2. Before I scream bloody murder every time Mom won’t give me something I want, I will stop to ascertain whether there are factors of which I might not be aware— like temperature, sharpness or breakability.
3. I will accept the inevitability of bedtime.
4. I will expand my palette beyond puffs and pasta. This will become especially useful in restaurant settings where the promise of new tastes and textures will be enough incentive to keep me quiet and seated.
5. I will stop tearing out my barrettes and headbands and try to achieve a state of peaceful co-existence.
6. During diaper changes, I will remind myself that staying still so Mom and Dad can just do their job will get the poop off my bottom that much faster.
7. I will stop arching my back, locking my legs or going into full-on tantrum mode every time someone tries to strap me into a stroller or carseat. I’m sure they have their reasons for imprisoning me every time we leave the house.
8. I will realize that tossing my pacifier out of the crib and then crying because I no longer have my pacifier is an idiotic exercise that helps no one.

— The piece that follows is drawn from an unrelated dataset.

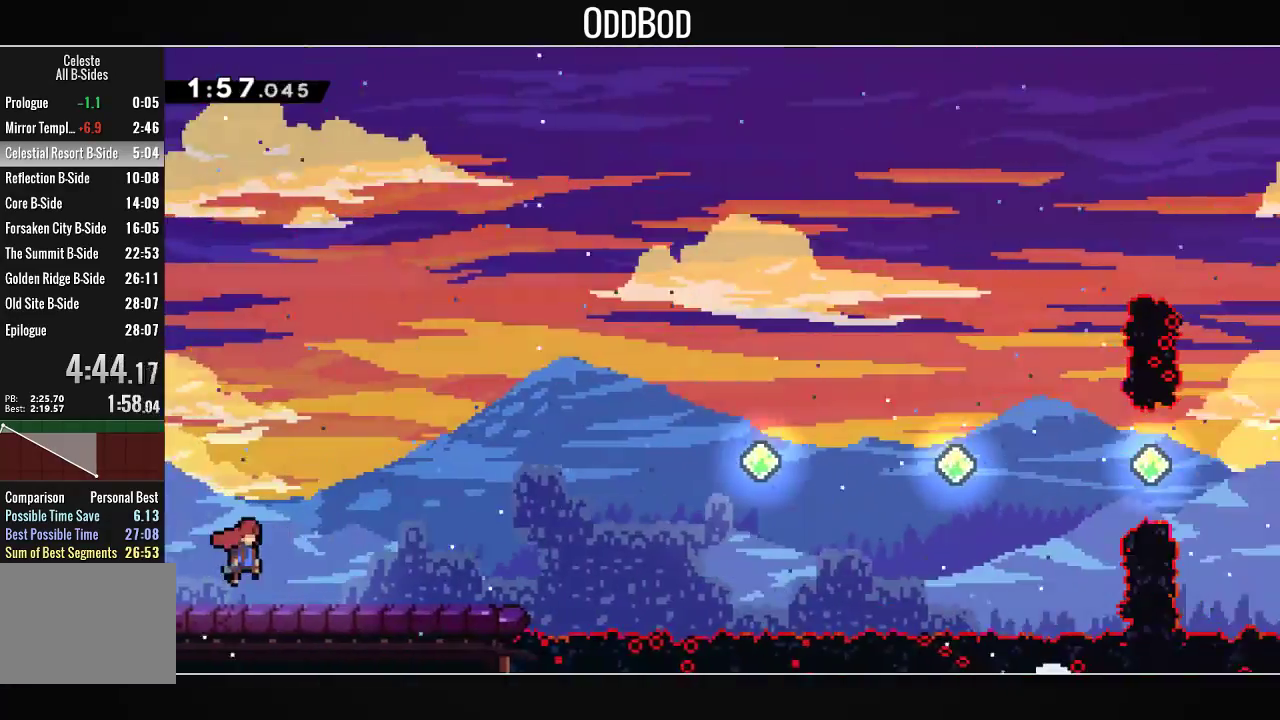
{"buttons": ["CROSS", "DPAD_RIGHT"], "left_stick": "center", "right_stick": "center", "events": [[433, "CROSS", "down"]]}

9. I will learn to appreciate naptime. I’m told it’s a privilege and a gift most grown-ups would kill for.
10. After I am done eating my meal, I will suppress my desire to ceremoniously throw the remainder of my food on the floor, no matter how satisfying it feels.
11. Even though it feels great to be held by Mom and Dad, I will try to understand that life is best experienced with my feet on the floor.
12. Once I get over the need to have my parents hold me all the time, I will try to remember that they still want a cuddle every now and then.
13. I will attempt to reset my internal clock so that any time before 10am is clearly sleepy time.
14. I will learn to say yes with as much conviction as I say no.
15. Even though I much prefer Mom holding me while she is standing, I will try to embrace being held while she is sitting down as an acceptable alternative. It can’t be nearly as bad as my kicking and screaming suggests.
16. I will resist the urge to help put away the laundry. Apparently, I am just elongating the task. Also, just because Mom opens the dishwasher, does not mean it is an invitation to climb in.
17. I will try to find my own things to do around the house instead of being automatically drawn to whatever my older sister is doing.
18. Before I reach for Mom or Dad’s food, I will double check to make sure I have not been served the same thing. Sometimes their food looking better than mine is just an illusion.
19. As much as I love Daddy, I will try to make my preference a little less obvious.
20. I get it. Mom is never going to give me a sip of whatever is in that pretty glass with the straw. I’ll stop begging.